Faring not quite as well is Virat Pal’s “Dream Girl” which turns V/H/S/Beyond’s particular brand of splatterly sci-fi/horror onto Bollywood by weaving a tail of a bitter paparazzi discovering that the latest cinematic sensation has a rather extreme secret lurking under her skin. However, while the reveal that she’s actually a demon/cyborg with an unnerving habit of ripping off arms is certainly novel, the chaos isn’t quite as satisfying as you’d hope from a segment that even delivers a Bollywood dance number before things go nutzoid.

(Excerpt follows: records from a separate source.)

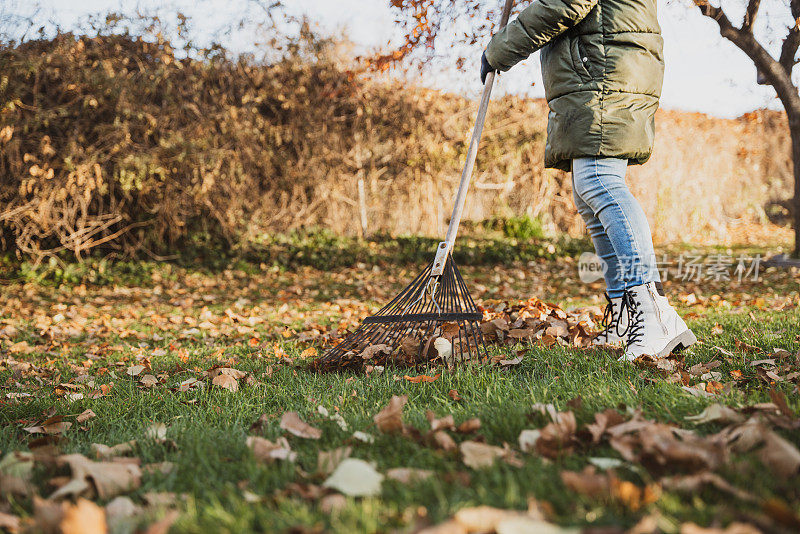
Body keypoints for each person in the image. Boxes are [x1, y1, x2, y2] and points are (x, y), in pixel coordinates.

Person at [480, 0, 696, 361]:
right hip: (604, 64)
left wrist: (498, 50)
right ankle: (626, 314)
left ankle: (654, 311)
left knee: (600, 182)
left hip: (605, 68)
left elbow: (565, 3)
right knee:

Reclaiming that sense of high energy is Justin Martinez’s wonderfully titled “Live And Let Dive” that delivers the same sort of high-energy thrills that “Stork” did with the impressively unique setting of a bunch of skydivers encounting an Independence Day style invasion while still in the air. Once again, we have an installment that barely has tome for nuance inbetween the spurts of extreme gore and all the first person running and screaming that the story entails, but that doesn’t matter much when you have cool, freaky-limbed extraterrestrials scuttling about (inspired by Xtro perhaps?) and the sight of a man missing a leg trailing blood as he plummets towards the earth.

However, while the opening trio of shorts score high on screamy thrills, it’s the final two installments that not only bring the greatness, but also inject a little star power into the film too starting with the thoroughly fucked up “Fur Babies” that has been gifted to us by Justin Long and his brother Christian. While V/H/S/Beyond certainly has more than it’s fair share of messed up images, the revelation that the installments antagonist has been kidnapping people and switching animal parts onto them to make the people/dog hybrids proves to be the cream of the deranged crop and possibly means that Justin has some lingering therapy issues after the shit Kevin Smith put him through in Tusk. There’s an argument that maybe brain washing random people into thinking they’re dogs and grafting animal bits onto them in order to maul the guy that’s been stealing Amazon deliveries may not be quite as sci-fi orientated as an alien invasion, but this Dog Day Care Of Dr. Moreau proves to be a high point.
Finally we have “Stowaway” which unleashes some horror royalty onto the series as Kate Siegel directs from a script from Mike Flanagan that sees an obsessive mother go above and beyond the call of reason to get proof of alien life only to get trapped on a gooey, UFO as it takes off after it’s pilot has collected all the animal samples that it’s come for. The twist is that every time the rigours of space travel essentially kill Halley, the nanotechnology on board resurrects her – however, it hasn’t actually been programmed with human biology in mind and only knows the ins and outs of the animals already collected thus leaving our lead constantly mutating but essentially unable to die. To be fair, Siegel’s effort is the only one of the group that truly goes for creeps over screams and running and if that typically murky, first person camerawork wasn’t so tough to make out at times, “Stowaway” wouldn’t just be a high point of V/H/S/Beyond, it would be a high point of the franchise in general.

Yet another bumper crop of grainy, glitchy shenanigans proved that the V/H/S producers have pretty much got their shit down by this point, the sci-fi shift is huge fun and hopefully we’ll still have more installments to come. Fast forward to next October, then.